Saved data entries
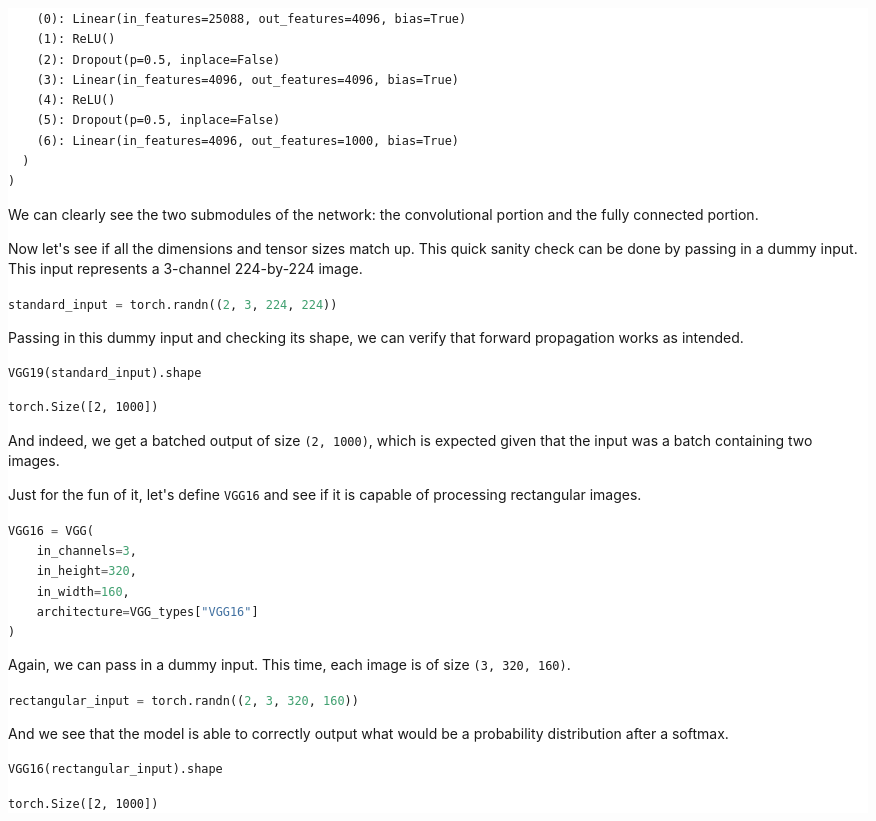         (0): Linear(in_features=25088, out_features=4096, bias=True)
        (1): ReLU()
        (2): Dropout(p=0.5, inplace=False)
        (3): Linear(in_features=4096, out_features=4096, bias=True)
        (4): ReLU()
        (5): Dropout(p=0.5, inplace=False)
        (6): Linear(in_features=4096, out_features=1000, bias=True)
      )
    )


We can clearly see the two submodules of the network: the convolutional portion and the fully connected portion. 

Now let's see if all the dimensions and tensor sizes match up. This quick sanity check can be done by passing in a dummy input. This input represents a 3-channel 224-by-224 image.


```python
standard_input = torch.randn((2, 3, 224, 224))
```

Passing in this dummy input and checking its shape, we can verify that forward propagation works as intended. 


```python
VGG19(standard_input).shape
```




    torch.Size([2, 1000])



And indeed, we get a batched output of size `(2, 1000)`, which is expected given that the input was a batch containing two images. 

Just for the fun of it, let's define `VGG16` and see if it is capable of processing rectangular images.


```python
VGG16 = VGG(
    in_channels=3, 
    in_height=320, 
    in_width=160, 
    architecture=VGG_types["VGG16"]
)
```

Again, we can pass in a dummy input. This time, each image is of size `(3, 320, 160)`.


```python
rectangular_input = torch.randn((2, 3, 320, 160))
```

And we see that the model is able to correctly output what would be a probability distribution after a softmax. 


```python
VGG16(rectangular_input).shape
```




    torch.Size([2, 1000])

## Work item
Beginning at the line that holds "We can clearly", reproduce each line of the records above down to and including the last one.

## Response to the task
We can clearly see the two submodules of the network: the convolutional portion and the fully connected portion. 

Now let's see if all the dimensions and tensor sizes match up. This quick sanity check can be done by passing in a dummy input. This input represents a 3-channel 224-by-224 image.


```python
standard_input = torch.randn((2, 3, 224, 224))
```

Passing in this dummy input and checking its shape, we can verify that forward propagation works as intended. 


```python
VGG19(standard_input).shape
```




    torch.Size([2, 1000])



And indeed, we get a batched output of size `(2, 1000)`, which is expected given that the input was a batch containing two images. 

Just for the fun of it, let's define `VGG16` and see if it is capable of processing rectangular images.


```python
VGG16 = VGG(
    in_channels=3, 
    in_height=320, 
    in_width=160, 
    architecture=VGG_types["VGG16"]
)
```

Again, we can pass in a dummy input. This time, each image is of size `(3, 320, 160)`.


```python
rectangular_input = torch.randn((2, 3, 320, 160))
```

And we see that the model is able to correctly output what would be a probability distribution after a softmax. 


```python
VGG16(rectangular_input).shape
```




    torch.Size([2, 1000])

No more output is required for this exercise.